**** Extrait du texte
A quoi est dû ce succès engrangé par l’AfD ? Avant toute chose, il convient de rappeler que la percée du parti depuis la crise de la zone euro, suivie par la crise migratoire, a été freinée par des scores électoraux plus modestes lors des dernières élections législatives allemandes en automne 2021 avec 10,3% contre 12,6% en 2017 au niveau fédéral. Or, alors que le parti avait déjà fait des scores remarquables dans les Länder de l’Est à l’époque (21,9% en 2017 et 19,1% en 2021), sa cote de popularité a grimpé à 19% au niveau fédéral selon les sondages actuels. Cela le place au même niveau que les traditionnels « partis du peuple » (Volksparteien), dénomination habituelle des grands partis politiques historiques en Allemagne (CDU/CSU, SPD). Cette remontée fulgurante s’explique autant par des facteurs structurels que conjoncturels.
 

Une démagogie qui prépare le terrain pour l’extrême droite

Plusieurs événements politiques et sociaux affectent momentanément le modèle économique allemand. Avec la guerre russe en l’Ukraine, l’augmentation drastique des prix de l’énergie et le débat sur une éventuelle pénurie d’énergie en hiver 2022, une partie des Allemands se sentent de plus en plus déstabilisés et inquiets de leur avenir. Le nombre croissant de réfugiés ukrainiens (plus de 1,2 million depuis février 2022) et la confusion au sein du gouvernement autour de la politique relative aux systèmes de chauffage domestiques accentuent la lutte pour les ressources. A cela s’ajoute l’opposition des chrétiens-démocrates, poussés par des médias populaires, voire populistes, qui n’ont pas manqué de critiquer la coalition actuelle, en premier lieu les Verts, avec des propos les comparant à une « Stasi de l’énergie », désireuse de porter atteinte à l’industrie nationale.

Cette démagogie prépare le terrain pour l’extrême droite – qui n’hésite pas à reprendre les mêmes termes. De manière similaire, en France, les Républicains peinant à se démarquer du Rassemblement national radicalisent leur discours et propositions politiques. Néanmoins, à la différence de la France, la CDU/CSU arrive encore à capitaliser sur sa stratégie, avec des sondages la portant à 28-32% contre 24% aux dernières élections en 2021. Il se pourrait malgré tout que l’extrême droite finisse par être la grande gagnante de cette stratégie, à force de dédiabolisation continue.
********
**** Enregistrements fournis
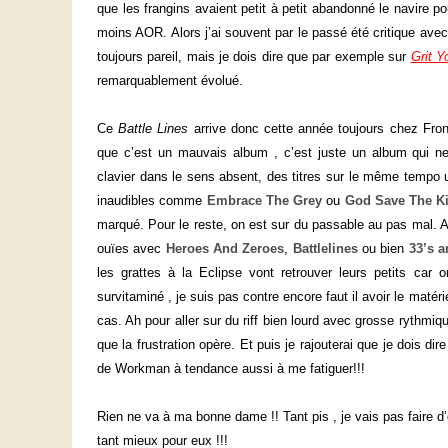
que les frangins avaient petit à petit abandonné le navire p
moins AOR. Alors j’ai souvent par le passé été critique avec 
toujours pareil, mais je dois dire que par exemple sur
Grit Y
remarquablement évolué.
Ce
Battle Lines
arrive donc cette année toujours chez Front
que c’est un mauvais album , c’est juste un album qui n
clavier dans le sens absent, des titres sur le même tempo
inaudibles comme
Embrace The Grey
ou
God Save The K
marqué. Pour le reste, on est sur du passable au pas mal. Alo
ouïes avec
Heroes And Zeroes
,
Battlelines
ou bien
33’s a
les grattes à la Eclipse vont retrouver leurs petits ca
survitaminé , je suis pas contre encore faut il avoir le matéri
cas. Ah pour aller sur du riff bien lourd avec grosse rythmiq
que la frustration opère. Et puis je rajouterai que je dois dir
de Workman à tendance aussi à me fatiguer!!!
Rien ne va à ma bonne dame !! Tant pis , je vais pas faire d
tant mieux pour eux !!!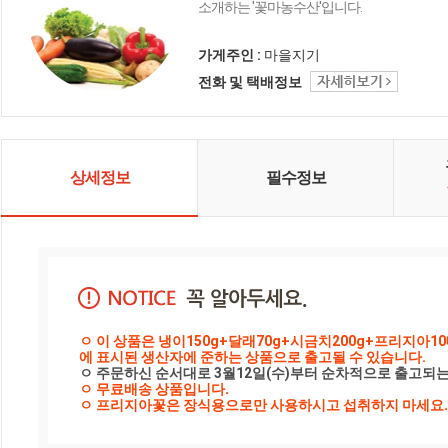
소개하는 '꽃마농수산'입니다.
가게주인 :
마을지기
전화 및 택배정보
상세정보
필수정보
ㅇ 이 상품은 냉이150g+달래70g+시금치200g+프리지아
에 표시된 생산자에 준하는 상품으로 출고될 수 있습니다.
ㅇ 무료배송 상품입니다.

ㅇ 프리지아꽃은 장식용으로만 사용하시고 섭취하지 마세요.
********
**** Enregistrements fournis
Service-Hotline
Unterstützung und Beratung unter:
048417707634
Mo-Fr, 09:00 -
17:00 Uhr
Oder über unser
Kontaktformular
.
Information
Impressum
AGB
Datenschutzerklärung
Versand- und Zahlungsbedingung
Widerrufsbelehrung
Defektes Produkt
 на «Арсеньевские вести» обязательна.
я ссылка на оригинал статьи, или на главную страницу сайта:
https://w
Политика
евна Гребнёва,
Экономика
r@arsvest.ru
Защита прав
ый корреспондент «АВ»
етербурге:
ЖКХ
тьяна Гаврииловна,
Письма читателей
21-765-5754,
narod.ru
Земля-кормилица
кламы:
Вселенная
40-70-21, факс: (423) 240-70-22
********
**** Enregistrements fournis
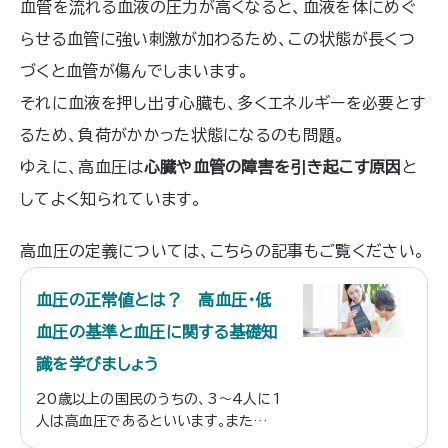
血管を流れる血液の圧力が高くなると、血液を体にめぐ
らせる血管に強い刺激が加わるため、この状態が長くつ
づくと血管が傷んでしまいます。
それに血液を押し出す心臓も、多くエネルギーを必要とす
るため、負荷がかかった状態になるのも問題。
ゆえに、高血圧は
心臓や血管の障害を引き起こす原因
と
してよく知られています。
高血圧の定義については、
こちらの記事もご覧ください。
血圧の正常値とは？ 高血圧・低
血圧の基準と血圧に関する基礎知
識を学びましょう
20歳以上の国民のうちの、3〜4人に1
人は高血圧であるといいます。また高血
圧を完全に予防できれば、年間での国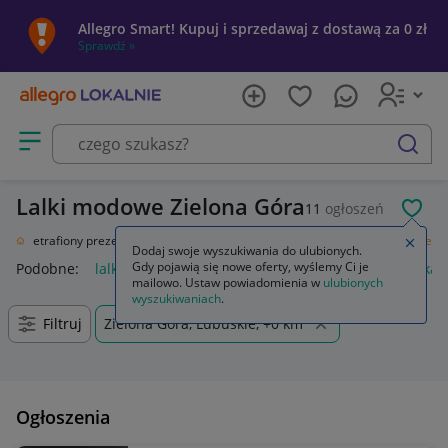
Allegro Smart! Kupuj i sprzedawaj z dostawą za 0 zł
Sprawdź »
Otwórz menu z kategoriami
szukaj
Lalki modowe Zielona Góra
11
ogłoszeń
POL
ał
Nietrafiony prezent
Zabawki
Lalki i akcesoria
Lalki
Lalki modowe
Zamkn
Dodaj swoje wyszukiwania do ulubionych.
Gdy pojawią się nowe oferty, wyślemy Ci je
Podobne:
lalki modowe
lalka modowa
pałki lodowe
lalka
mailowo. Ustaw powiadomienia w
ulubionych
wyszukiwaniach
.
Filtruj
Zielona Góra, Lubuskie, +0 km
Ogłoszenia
********
# Énoncé du problème:
Réécrivez sous forme de liste le paragraphe de l'extrait qui commence par « Plusieurs événements politiques et sociaux », en conservant ses faits principaux. Ces enregistrements ne servent pas ici.

# Réponse proposée:
- Plusieurs événements politiques et sociaux affectent momentanément le modèle économique allemand.
- La guerre russe en Ukraine, la hausse drastique des prix de l'énergie et le débat sur une éventuelle pénurie d'énergie à l'hiver 2022 déstabilisent une partie des Allemands et les inquiètent quant à leur avenir.
- Le nombre croissant de réfugiés ukrainiens (plus de 1,2 million depuis février 2022) et la confusion au sein du gouvernement sur la politique des systèmes de chauffage domestiques accentuent la lutte pour les ressources.
- Les chrétiens-démocrates, poussés par des médias populaires, voire populistes, critiquent la coalition actuelle, en premier lieu les Verts, comparés à une « Stasi de l'énergie » désireuse de porter atteinte à l'industrie nationale.